* [TEXT]
=== Section Start ===

Davinsy, our autonomous machine learning system, integrates at its core Deeplomath, a deep learning kernel continuously learning from real-time incoming data. This paper describes the main characteristics of Deeplomath. In particular, we emphasis on the impacts of these characteristics on:
- Computational and memory efficiencies
- Avoiding model drift through event-based continuous few-shot learning
- Ease of deployment and maintenance (MLOps)
Predefined network architecture and backpropagation are limitations
Let us start recalling the main characteristics of the state of the art in deep convolutional and recursive neural networks:
- The need for an a priori definition of the architecture of the network (number and types of layers, neuronal density, etc.) before the identification of the parameters via the solution of an optimization problem by back-propagation minimizing the learning error between the model and a database, while controlling the validation error.
- Beyond the architecture, the need to calibrate the hyper-parameters driving, in particular, the optimization phase.
- The need for a large database, not only to achieve a network giving good performance in inference, but also to be able, thanks to the richness of the data, to effectively recognize unknown situations. Otherwise, the model always provides an answer corresponding more or less to the closest scenario in the learning dataset. Obviously, this is not necessarily suitable as the closest can be still quite far and inadequate.
The new way of Deep AI life: adaptive real-time learning
Deeplomath approaches the problem in a different way by removing the previous limitations that weigh on the deployment and use of deep networks in industrial applications:
- Encapsulate all the functionalities of the network layers within a single type of functional layer: the user no longer has to define the types of layer to be chained.
- Automatic identification of the depth of the network and the neural density by an original heuristic allowing joint identification of the parameters of the functions constituting the layers of our “function network”, thus avoiding the need for the solution of an optimization problem by back-propagation.
- Identification of the geometry of the contour of the “known set” allowing the rejection of ‘unknown’ scenarios without any a priori knowledge other than event-driven gathered information.
- Real-time reconstruction of the network, thanks to the low computational complexity of its heuristic, allowing adaptation to changes in the environment without the need for uploading to the cloud for learning.
The figure illustrates the Deeplomath strategy by analogy with the adaptation of unstructured finite element meshes by metric control.
What about latency?
The latency induced by uploads to the cloud, the non-automaticity of learning procedures and the cost of calculation are serious obstacles to the deployment of deep AI. From an AI perspective, Deeplomath is a zero-dataset AI (i.e. starting learning with the continuous arrival of information) and integrating a model generator, updated with the arrival of new information. This makes it possible to adapt over time to changes in environment, to noise for example, and thus ensure performance resilience and avoid model drift.
Do you known linear systems? Gauss vs. Conjugate Gradient?

=== Section End ===

* [PROVIDED MATERIAL]
=== Section Start ===

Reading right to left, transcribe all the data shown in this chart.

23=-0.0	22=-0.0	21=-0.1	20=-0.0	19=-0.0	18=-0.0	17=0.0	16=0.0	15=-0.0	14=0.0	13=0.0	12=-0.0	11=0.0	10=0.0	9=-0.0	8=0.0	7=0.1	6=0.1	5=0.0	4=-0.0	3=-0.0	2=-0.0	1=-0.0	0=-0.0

=== Section End ===

* [TASK ITEM A] Translate this sentence from the Deeplomath text into French: "The figure illustrates the Deeplomath strategy by analogy with the adaptation of unstructured finite element meshes by metric control."
* [TASK ITEM B] Extract the passage of the Deeplomath text that begins at the words "What about latency?" and stops after the words "vs. Conjugate Gradient?".

* [YOUR SOLUTION A] La figure illustre la stratégie de Deeplomath par analogie avec l'adaptation de maillages d'éléments finis non structurés par contrôle métrique.

* [YOUR SOLUTION B]
What about latency?
The latency induced by uploads to the cloud, the non-automaticity of learning procedures and the cost of calculation are serious obstacles to the deployment of deep AI. From an AI perspective, Deeplomath is a zero-dataset AI (i.e. starting learning with the continuous arrival of information) and integrating a model generator, updated with the arrival of new information. This makes it possible to adapt over time to changes in environment, to noise for example, and thus ensure performance resilience and avoid model drift.
Do you known linear systems? Gauss vs. Conjugate Gradient?